Map of Kharkiv region and Vovchansk

It’s getting dark outside, and they’re now using a thermal image camera on a drone to watch Russian movements. “Our pilot has just found out the movement of the enemy group near our positions,” Andrii tells me.

We’re told to leave quickly.

At a field hospital well behind the front line, Ukrainian medics are treating yet another casualty.

Viktor has lost some of his fingers in a mortar explosion. He’s lying on a bed, conscious, wrapped in a foil blanket, as he receives treatment from a nurse.

BBC/Lee Durant Viktor pictured on a hospital bed at the stabilisation point.
Viktor, pictured on a hospital bed, receives treatment after a mortar explosion

But Viktor is more worried about the men he’s left behind. “I can’t live without my guys,” he says, “they’re my friends, my second family.” He says he wants to get back to them as soon as he is patched up.

The Russians, too, have been taking heavy casualties. But there are more of them.

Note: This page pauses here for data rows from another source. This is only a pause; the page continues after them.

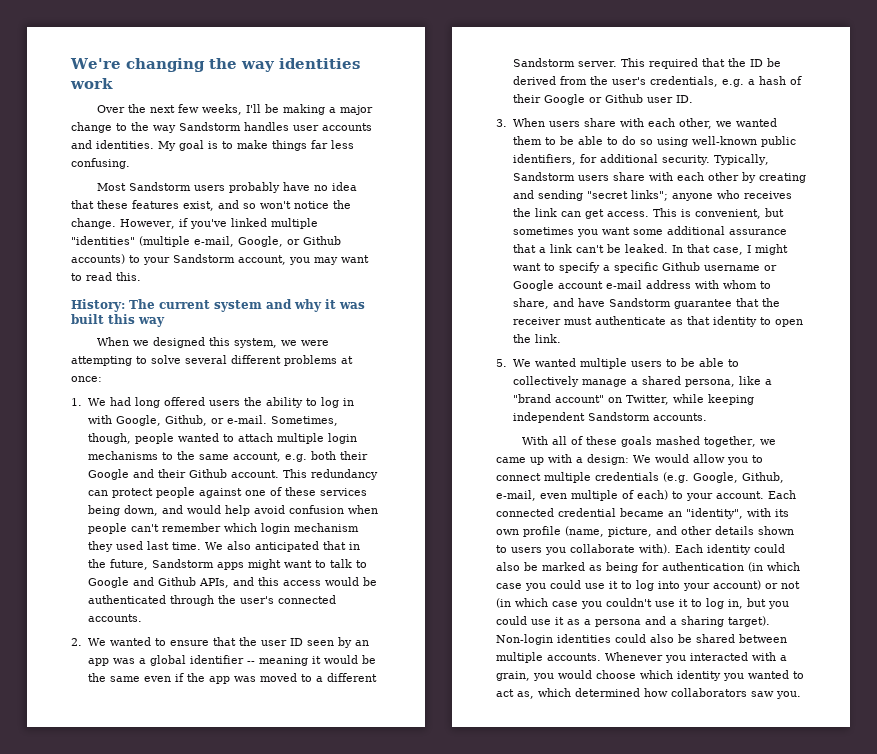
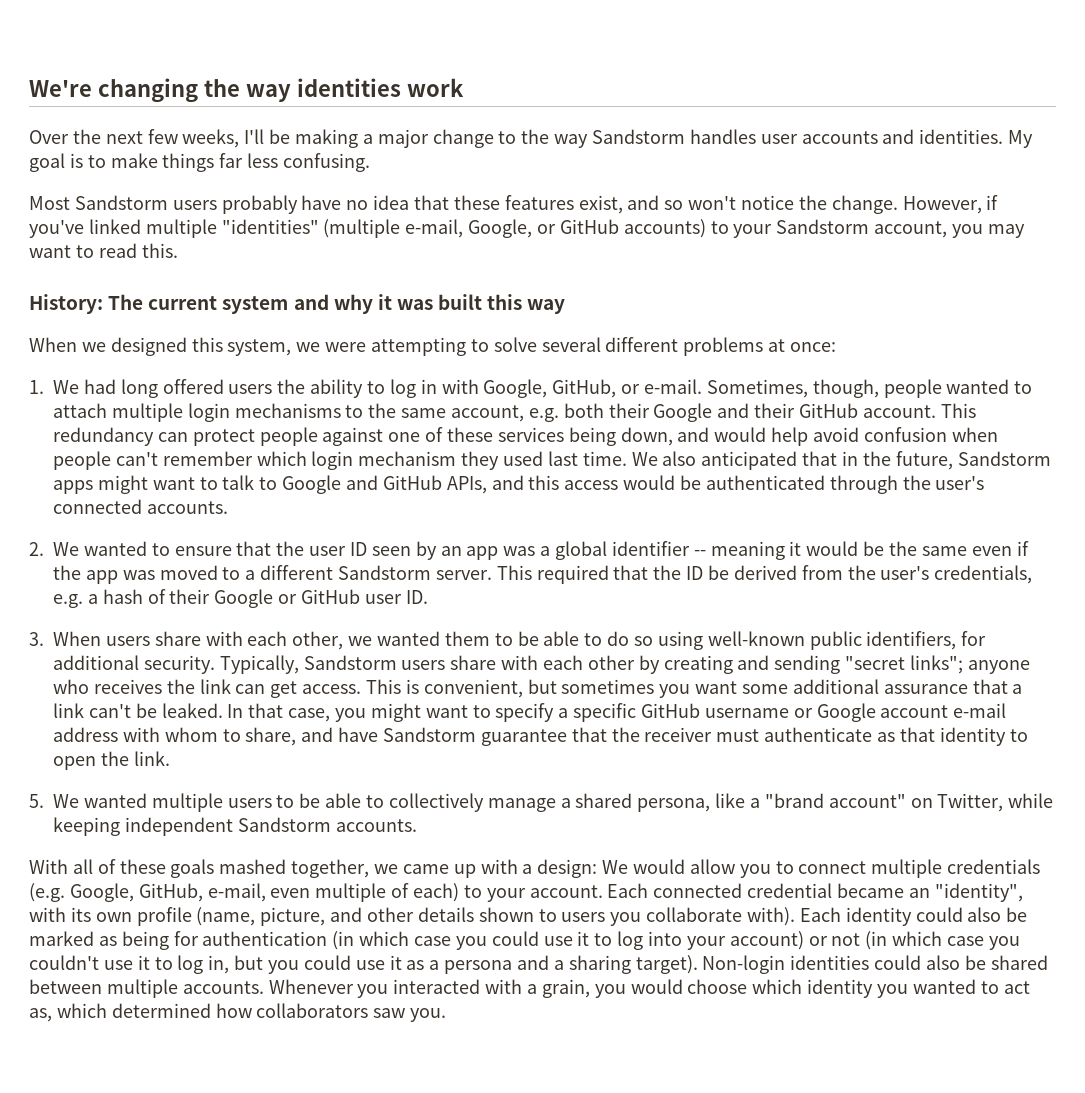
[303,236,341,245] Github -> [559,219,619,234] GitHub
[164,415,207,426] Github, -> [552,379,617,398] GitHub,
[188,469,227,478] Github -> [799,403,859,418] GitHub
[157,577,196,586] Github -> [382,475,442,490] GitHub
[604,94,643,103] Github -> [301,589,361,604] GitHub
[746,245,751,253] I -> [335,708,367,722] you
[661,262,700,271] Github -> [641,703,701,718] GitHub
[742,472,784,483] Github, -> [138,883,203,902] GitHub,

Viktor says they were fighting off wave after wave of attacks. “There are a lot of them,” he says.

Russia’s believed to have massed a force of more than 30,000 just over the border.

Ukraine has not just been outnumbered on this front; it’s also been outgunned.

“The Russians have everything, whatever they want,” says Viktor, “and we have nothing to fight with. But we do what we can.”

Delays in US military support have made their job more difficult. Ammunition has had to be rationed over the past few months.

On average, Russia has been able to fire 10 times as many artillery shells. The hope is that the deficit will narrow with the arrival of more US weapons and ammunition.

BBC/Lee Durant 57th brigade artillery.
Ukrainian armour is dug in defensive positions as they attempt to hold the line

At an artillery position, hidden in a tree-line outside Vovchansk, men of Ukraine’s 57th Brigade have been firing 50 to 100 rounds a day to defend the town.

When we arrive, they’re waiting for a fresh delivery of ammunition for their Russian-made self-propelled gun. Another 20 rounds are soon to be delivered by a small van. It’ll keep them going for a few more hours.

This unit, too, had been fighting further east before the call came to defend Kharkiv.

Ukraine’s defence lines are being stretched and thinned out.

Another brigade nearby has arrived from Robotyne in the south, where Russian forces are also advancing.

The small gains made in Ukraine’s 2023 offensive are slowly but surely disappearing.

This time last year Ukraine was hoping to take back its land. Now it’s simply hoping it can hold the line.

Ukrainian reinforcements are making a difference in repelling this latest Russian assault. But at what cost elsewhere on the 800-mile (1,287 km) front?

BBC/Lee Durant Mykhailo, 57th brigade artillery commander
“We are losing Vovchansk,” says Mykhailo, a Ukrainian artillery commander

It’ll be hard to dislodge all the Russian forces who have now gained a significant foothold in the Kharkiv region.

Mykhailo, the Ukrainian artillery commander at the position, tells me: “We are losing Vovchansk and we are also losing the villages around Vovchansk.”

And there is a feeling that this could have been avoided if defences had been better prepared.

“We could have used logs and concrete to build defences. Now we’ll [have] to use shells and people to take back this land,” he tells me.